I'm glad that I know more now about how I use and cross-reference my auditory and visual representational systems. It's much more subtle and complex than I thought. I still can't quite reach thanks but I'm appreciative of my ability to turn an irritating problem into a learning experience.

Wednesday, November 23, 2011

Nodding

What does a nodding head mean? The reason I ask is that at the NLP Conference a famous member of the NLP community said that nodding whilst a client is explaining his/her problem reinforces the problem because in effect a nod is a non-verbal "Yes". So we were all asked to practise listening to each other talk about an issue or problems without nodding, and challenged to do that without breaking rapport. This idea apparently comes from another famous NLPer, so that's two big names in NLP who think a nod means yes, saying yes during the explanation of a problem is a bad thing, and that refraining from nodding is a positive and supportive way to help people with problems. I think it's fair to say that I had some qualms about this and decided to do a little impromptu modelling of nodders and nodding and indeed it took less than 20 minutes to identify 3 different uses of nodding (there may well be more - feel free to investigate). There is the pace/lead nod where the listener nods with a rhythm that matches (and sometimes sets) the pace at which the speaker communicates; there is the acknowledgement nod where the listener nods to indicate that he/she understands what the speaker has just said (the more emotional the statement the bigger and/or quicker the nodding tends to be); also there is of course the simple yes nod.
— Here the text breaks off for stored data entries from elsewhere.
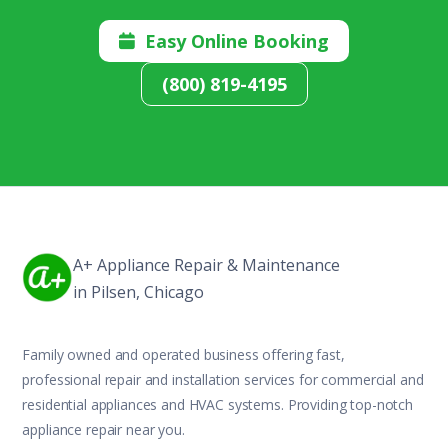
Easy Online Booking

(800) 819-4195
A+ Appliance Repair & Maintenance
in Pilsen, Chicago
Family owned and operated business offering fast,
professional repair and installation services for commercial and
residential appliances and HVAC systems. Providing top-notch
appliance repair near you.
Nodding would appear to be more complicated than some thought, and frankly that was really easy to discover, which in turn makes me wonder about the thinking process that led up to the not nodding idea.

There is another aspect of all of this that makes me deeply unsettled rather than wonder, and that's a mindset in which it seems OK to treat people this way. Just for one second put yourself in the position of someone with a problem (and not one of the collection of trivial ones NLPers carry around with them for practising new techniques on) who is seeking help. The fact that you come to seek help indicates two important things: 1. You are already in a process of change indicated by the fact that now is the right time to work on this and not some earlier time. 2. In seeking help you indicate a belief that you may struggle with this on your own. Both of these are signs of involved and complex mental processing and the resources involved in both are obvious assets that can be used to help solve the problem. In response to this the not nodding things shows that the practitioner just sees the problem as a stuck state you need to move on from and not a source of anything useful. Also unless the practitioner abstains from nodding completely he/she is signalling to you that discussion about solutions is good and problems bad. Add all that up: it indicates a condescending frame of mind, a denial that problems often contain their own solutions (or at least the energetic and reasoning foundations of solutions), and a deliberate attempt to manipulate clients.


And what did I do when the NLP luminary asked whether we all understood this wonderful technique? Obvious - I refrained from nodding.